#### Work instruction
Every line of the listing that holds the word "考慮事項" should be returned.

----- Provided data -----

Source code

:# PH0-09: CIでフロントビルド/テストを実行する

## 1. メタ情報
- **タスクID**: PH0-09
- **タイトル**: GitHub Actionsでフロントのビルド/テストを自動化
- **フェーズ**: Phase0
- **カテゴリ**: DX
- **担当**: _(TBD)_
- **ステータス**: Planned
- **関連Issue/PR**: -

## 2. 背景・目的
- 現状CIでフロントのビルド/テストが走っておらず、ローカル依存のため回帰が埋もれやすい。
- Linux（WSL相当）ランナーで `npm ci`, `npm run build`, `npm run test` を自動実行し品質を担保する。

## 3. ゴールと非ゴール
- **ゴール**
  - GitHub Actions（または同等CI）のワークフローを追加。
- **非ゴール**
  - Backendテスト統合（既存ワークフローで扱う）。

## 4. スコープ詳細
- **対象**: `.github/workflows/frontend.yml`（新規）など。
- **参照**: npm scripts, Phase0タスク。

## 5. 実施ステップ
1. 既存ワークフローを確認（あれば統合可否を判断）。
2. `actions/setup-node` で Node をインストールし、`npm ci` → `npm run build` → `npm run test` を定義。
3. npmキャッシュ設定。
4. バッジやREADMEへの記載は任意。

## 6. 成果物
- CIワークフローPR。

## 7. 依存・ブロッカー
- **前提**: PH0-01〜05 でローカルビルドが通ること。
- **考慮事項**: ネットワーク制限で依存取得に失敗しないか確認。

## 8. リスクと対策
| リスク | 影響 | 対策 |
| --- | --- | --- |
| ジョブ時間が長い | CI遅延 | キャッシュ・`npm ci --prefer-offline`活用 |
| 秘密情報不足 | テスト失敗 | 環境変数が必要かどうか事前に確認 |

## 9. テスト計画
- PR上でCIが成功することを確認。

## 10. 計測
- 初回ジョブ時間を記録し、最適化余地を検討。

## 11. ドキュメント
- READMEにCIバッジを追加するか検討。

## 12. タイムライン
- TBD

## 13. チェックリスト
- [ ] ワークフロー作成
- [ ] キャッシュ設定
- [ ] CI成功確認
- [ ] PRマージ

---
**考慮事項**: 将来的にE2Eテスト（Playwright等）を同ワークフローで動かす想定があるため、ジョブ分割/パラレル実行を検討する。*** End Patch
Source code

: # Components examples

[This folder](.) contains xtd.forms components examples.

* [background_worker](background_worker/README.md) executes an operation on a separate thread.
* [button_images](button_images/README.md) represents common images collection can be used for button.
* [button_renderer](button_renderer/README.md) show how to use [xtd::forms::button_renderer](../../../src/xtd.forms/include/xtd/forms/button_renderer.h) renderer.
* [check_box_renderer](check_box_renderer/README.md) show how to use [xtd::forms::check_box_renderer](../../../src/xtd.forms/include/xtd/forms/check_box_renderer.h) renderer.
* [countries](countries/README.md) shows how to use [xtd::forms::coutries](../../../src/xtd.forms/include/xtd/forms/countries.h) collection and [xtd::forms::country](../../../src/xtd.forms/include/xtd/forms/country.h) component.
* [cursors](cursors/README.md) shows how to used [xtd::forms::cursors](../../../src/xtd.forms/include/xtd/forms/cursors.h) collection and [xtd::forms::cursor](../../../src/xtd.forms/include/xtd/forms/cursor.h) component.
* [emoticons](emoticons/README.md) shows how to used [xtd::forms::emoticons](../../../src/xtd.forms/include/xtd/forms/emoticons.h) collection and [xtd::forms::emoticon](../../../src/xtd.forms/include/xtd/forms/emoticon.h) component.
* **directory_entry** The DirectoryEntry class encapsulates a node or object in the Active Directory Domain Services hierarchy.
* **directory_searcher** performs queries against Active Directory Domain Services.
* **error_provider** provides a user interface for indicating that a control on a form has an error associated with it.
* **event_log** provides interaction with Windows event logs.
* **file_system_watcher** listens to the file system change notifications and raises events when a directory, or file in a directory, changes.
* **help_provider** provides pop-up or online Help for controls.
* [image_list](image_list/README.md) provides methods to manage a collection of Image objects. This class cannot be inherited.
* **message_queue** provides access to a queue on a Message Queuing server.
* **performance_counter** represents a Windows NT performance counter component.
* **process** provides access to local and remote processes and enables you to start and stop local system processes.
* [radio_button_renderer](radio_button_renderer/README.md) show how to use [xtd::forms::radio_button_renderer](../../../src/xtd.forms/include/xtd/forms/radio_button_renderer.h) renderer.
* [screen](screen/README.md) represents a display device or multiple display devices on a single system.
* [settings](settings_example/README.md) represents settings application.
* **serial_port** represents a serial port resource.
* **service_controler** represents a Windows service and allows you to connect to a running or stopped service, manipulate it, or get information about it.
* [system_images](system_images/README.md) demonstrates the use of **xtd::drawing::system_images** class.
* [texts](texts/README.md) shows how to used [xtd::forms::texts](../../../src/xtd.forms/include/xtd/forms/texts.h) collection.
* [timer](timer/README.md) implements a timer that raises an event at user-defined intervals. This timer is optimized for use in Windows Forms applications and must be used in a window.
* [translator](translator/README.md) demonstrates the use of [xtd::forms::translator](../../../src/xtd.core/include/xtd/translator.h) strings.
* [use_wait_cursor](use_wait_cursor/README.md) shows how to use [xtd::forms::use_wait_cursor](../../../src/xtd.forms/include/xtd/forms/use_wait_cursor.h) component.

-----

#### Reply to the exercise
- **考慮事項**: ネットワーク制限で依存取得に失敗しないか確認。
**考慮事項**: 将来的にE2Eテスト（Playwright等）を同ワークフローで動かす想定があるため、ジョブ分割/パラレル実行を検討する。*** End Patch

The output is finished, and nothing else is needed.